Aim A » Copy the entries below from their first line through the line that contains "5: (511, 221)", keeping both of those lines and everything between them unchanged.

Extract »
════

I have often pondered whether conservatives really are the enemy, though the neocons have certainly affected the opinion of many against that body of political thought.
"There is a certain meanness in the arguments of conservatism, joined with a certain superiority in its facts." Emerson.
Bush skipped out early during his trip in 2005 to fullfill the true purpose of his trip to South America: to visit his newly acquired ranch in Paraguay.
The ranch will be a neocon refuge in the event that the US Congress ever decides to prosecute the Bush Regime since Paraguay does not allow extradition of criminals to the US.
Actually, he was given the boot, big time, by soccer star Maradona, Chavez and Morales.
They brought shovels and buried his free trade caper at Mar de Plata.
The hatred toward Hugo Chavez made no sense from the beginning.
A legally elected President was ridiculed for using oil revenue to benefit the poor people rather than the rich elite. He has been legally
elected three times and yet newspapers call him a dictator.
Four times, if one counts the 2004 referendum.
"The Obama administration announced yesterday that it would allow Cuban-Americans with relatives in Cuba to visit and send money, and that some communications links would be opened. This was widely expected, and as the Financial Times noted, it was 'the minimum necessary to make sure that Obama gets a good response' at the Summit of the Americas, where 34 heads of state will meet this weekend in Trinidad and Tobago."
What could possibly be more emblematic of the Obama presidency than characterizing a cosmetic change in Cuba policy as motivated by the desire of Obama to get a "good response" as he heads off for a Latin American summit? Once again, a presidential trip is treated like a campaign appearance, in which a "response" in the form of votes is being sought. Proving himself to be a superlative campaigner, Obama is governing in campaign mode. What, I wonder, will be the "minimal" action to insure a "good response" in Africa, if Obama ever decides to pay one of his magisterial visits there? After blowing off the Durban conference, it may take some yet unknown foreign policy gesture to save the day for a "good response" there. His current game of Obama-and-the-Pirates off the coast of Somali doesn't seem to fit the bill. Or maybe he's just "written off" Africa from his electoral strategy.
leave it to the telecom industry to be the first to profit from obama's much ballyhooed new cuban relationship.

════

Entries shown »
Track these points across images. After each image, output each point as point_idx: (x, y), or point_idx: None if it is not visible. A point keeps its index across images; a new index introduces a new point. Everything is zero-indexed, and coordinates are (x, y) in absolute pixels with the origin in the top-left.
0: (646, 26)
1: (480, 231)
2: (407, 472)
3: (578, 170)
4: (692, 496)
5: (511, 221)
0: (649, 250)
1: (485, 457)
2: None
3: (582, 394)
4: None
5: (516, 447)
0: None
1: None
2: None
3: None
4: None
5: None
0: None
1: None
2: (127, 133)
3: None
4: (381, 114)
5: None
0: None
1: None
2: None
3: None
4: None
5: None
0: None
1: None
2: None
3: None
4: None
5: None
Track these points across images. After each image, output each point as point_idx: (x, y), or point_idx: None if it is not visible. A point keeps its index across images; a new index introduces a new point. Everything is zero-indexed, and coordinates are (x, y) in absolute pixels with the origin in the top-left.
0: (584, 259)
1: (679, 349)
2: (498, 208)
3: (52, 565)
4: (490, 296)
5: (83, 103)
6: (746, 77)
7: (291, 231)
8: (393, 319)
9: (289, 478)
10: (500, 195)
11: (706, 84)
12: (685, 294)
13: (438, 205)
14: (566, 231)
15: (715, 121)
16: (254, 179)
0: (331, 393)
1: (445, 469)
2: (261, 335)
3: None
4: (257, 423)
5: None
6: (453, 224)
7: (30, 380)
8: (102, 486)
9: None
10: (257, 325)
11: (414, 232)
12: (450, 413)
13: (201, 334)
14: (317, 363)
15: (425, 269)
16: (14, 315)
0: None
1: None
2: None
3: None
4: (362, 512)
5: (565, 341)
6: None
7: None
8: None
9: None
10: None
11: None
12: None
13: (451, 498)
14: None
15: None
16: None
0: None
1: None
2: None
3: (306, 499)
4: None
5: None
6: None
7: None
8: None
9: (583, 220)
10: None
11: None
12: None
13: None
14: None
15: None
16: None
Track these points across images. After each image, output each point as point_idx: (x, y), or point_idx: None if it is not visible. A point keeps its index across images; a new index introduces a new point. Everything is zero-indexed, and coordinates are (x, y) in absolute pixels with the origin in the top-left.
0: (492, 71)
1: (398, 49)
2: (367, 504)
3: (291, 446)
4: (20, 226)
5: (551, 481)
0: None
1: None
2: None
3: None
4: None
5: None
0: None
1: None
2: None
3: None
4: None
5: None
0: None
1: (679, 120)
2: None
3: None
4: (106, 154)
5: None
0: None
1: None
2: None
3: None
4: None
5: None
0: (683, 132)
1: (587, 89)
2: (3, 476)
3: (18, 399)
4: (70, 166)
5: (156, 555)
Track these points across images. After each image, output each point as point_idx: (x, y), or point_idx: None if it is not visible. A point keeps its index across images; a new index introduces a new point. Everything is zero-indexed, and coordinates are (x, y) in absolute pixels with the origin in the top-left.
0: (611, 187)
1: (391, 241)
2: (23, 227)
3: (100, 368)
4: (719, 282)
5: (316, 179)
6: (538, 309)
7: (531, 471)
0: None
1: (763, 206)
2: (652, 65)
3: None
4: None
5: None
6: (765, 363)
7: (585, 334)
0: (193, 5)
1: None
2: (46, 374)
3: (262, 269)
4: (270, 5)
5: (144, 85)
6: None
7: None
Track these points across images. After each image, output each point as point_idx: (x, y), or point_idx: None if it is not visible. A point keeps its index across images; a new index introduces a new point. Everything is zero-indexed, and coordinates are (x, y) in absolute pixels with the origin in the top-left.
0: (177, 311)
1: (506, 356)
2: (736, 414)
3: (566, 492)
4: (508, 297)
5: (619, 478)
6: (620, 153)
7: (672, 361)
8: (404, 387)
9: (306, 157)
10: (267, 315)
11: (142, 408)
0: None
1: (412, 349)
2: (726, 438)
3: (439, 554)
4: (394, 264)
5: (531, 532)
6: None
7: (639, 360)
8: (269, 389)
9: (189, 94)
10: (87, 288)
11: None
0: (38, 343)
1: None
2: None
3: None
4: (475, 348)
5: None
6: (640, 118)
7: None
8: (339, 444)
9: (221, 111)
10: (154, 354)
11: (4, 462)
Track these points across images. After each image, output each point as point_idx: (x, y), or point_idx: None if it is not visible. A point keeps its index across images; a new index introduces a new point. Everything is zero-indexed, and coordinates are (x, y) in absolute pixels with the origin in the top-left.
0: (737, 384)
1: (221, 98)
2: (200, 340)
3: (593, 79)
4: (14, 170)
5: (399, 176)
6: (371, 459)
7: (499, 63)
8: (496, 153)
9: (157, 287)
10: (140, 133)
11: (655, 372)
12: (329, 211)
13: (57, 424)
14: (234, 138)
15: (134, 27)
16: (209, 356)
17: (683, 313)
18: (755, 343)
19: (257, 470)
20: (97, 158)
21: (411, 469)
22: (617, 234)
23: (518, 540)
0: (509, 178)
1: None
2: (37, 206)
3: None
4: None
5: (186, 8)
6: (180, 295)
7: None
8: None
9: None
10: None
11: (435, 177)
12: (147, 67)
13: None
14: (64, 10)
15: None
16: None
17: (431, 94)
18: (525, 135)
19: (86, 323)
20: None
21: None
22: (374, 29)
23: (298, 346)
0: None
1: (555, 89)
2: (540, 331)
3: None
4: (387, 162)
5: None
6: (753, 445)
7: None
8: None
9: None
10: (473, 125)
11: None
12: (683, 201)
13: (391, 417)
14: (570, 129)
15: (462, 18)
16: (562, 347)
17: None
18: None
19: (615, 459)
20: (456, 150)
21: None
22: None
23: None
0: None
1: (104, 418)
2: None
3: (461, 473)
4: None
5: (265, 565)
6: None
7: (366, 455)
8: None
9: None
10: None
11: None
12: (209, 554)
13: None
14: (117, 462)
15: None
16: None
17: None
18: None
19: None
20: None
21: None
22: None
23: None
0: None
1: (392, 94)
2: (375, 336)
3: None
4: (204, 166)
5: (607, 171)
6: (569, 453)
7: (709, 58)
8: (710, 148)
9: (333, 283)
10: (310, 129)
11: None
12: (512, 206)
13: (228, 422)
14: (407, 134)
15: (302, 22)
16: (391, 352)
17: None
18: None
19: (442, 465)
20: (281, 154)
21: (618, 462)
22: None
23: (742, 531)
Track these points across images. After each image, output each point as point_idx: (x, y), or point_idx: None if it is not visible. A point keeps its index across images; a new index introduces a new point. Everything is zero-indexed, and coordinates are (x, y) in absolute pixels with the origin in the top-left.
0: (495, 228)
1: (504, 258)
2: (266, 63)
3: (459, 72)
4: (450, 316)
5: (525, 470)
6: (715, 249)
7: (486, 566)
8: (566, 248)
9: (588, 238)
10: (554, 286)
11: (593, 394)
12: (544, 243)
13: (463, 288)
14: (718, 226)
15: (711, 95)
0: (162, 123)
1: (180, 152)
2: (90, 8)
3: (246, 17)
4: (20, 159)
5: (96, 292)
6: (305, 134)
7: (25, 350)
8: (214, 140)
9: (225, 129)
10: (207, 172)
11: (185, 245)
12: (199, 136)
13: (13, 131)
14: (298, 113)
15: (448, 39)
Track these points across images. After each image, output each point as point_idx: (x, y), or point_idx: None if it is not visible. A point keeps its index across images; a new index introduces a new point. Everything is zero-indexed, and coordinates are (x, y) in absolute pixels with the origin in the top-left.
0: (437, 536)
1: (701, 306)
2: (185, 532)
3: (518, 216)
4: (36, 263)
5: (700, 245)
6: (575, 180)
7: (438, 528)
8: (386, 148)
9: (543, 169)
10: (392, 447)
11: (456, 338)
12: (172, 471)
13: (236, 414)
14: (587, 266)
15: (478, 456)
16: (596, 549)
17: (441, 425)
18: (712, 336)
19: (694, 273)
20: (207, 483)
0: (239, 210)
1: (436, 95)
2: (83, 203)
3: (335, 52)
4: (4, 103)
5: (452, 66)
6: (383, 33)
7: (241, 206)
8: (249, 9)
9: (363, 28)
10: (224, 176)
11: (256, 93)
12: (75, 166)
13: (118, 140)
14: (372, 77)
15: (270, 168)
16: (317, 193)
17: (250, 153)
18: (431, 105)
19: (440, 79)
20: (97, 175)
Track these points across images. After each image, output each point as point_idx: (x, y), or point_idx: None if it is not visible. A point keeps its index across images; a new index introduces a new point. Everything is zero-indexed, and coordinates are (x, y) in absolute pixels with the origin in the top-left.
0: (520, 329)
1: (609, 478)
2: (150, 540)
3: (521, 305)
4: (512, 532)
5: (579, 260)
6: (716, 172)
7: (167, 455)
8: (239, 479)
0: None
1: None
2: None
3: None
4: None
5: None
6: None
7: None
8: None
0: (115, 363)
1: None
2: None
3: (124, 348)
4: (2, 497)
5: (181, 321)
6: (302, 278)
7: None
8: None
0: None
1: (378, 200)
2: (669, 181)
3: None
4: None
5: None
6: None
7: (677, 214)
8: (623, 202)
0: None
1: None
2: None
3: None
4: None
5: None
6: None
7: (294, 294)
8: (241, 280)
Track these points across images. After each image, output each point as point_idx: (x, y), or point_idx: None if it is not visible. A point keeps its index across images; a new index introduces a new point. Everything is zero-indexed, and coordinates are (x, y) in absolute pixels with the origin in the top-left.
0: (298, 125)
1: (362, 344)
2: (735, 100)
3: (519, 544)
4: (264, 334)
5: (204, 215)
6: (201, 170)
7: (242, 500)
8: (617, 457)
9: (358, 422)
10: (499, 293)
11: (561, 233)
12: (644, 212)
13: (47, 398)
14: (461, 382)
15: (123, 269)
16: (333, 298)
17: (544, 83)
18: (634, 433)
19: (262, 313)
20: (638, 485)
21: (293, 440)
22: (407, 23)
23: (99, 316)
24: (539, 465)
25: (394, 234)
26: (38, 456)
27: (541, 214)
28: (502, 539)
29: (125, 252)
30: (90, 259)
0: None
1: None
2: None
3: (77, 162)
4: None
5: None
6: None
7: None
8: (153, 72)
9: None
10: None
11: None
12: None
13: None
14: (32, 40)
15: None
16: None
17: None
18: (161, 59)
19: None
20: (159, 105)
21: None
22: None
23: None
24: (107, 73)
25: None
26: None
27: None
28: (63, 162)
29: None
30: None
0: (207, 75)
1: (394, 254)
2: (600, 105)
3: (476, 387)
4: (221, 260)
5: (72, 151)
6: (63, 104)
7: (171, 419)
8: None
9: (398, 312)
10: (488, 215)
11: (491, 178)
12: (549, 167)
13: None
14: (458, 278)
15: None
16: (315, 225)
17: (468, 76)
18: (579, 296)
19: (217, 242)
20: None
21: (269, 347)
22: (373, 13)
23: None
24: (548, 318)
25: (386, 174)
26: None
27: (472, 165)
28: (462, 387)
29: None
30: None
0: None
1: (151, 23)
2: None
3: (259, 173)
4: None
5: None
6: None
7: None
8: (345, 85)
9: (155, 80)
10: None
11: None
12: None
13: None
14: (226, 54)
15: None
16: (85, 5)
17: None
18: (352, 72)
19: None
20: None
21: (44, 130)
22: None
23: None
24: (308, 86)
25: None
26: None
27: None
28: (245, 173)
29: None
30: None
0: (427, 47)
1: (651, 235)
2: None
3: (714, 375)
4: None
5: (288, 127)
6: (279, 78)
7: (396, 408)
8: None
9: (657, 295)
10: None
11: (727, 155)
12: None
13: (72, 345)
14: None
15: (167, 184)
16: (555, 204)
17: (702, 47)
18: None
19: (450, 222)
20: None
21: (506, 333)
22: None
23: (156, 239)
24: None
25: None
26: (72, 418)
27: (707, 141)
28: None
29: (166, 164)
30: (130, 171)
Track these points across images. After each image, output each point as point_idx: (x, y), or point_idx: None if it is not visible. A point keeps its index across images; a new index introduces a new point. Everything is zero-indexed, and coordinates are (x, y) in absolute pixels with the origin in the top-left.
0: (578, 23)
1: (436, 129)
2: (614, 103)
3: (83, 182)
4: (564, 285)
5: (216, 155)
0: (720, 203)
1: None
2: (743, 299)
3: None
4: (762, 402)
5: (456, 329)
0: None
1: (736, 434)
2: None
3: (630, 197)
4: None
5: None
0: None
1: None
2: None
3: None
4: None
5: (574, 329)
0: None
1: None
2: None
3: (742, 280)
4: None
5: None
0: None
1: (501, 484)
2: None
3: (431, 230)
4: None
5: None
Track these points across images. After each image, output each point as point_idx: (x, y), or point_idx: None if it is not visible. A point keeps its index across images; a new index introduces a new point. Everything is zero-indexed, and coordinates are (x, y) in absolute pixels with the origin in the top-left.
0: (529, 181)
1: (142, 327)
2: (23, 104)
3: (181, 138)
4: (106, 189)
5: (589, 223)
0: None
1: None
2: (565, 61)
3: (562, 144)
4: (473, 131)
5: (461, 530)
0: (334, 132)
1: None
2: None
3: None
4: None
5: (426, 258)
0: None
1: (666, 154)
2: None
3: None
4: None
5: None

════

Aim B » According to the extract, where would the 34 heads of state meet for the Summit of the Americas?

Full answer A »
Track these points across images. After each image, output each point as point_idx: (x, y), or point_idx: None if it is not visible. A point keeps its index across images; a new index introduces a new point. Everything is zero-indexed, and coordinates are (x, y) in absolute pixels with the origin in the top-left.
0: (646, 26)
1: (480, 231)
2: (407, 472)
3: (578, 170)
4: (692, 496)
5: (511, 221)

Full answer B » In Trinidad and Tobago.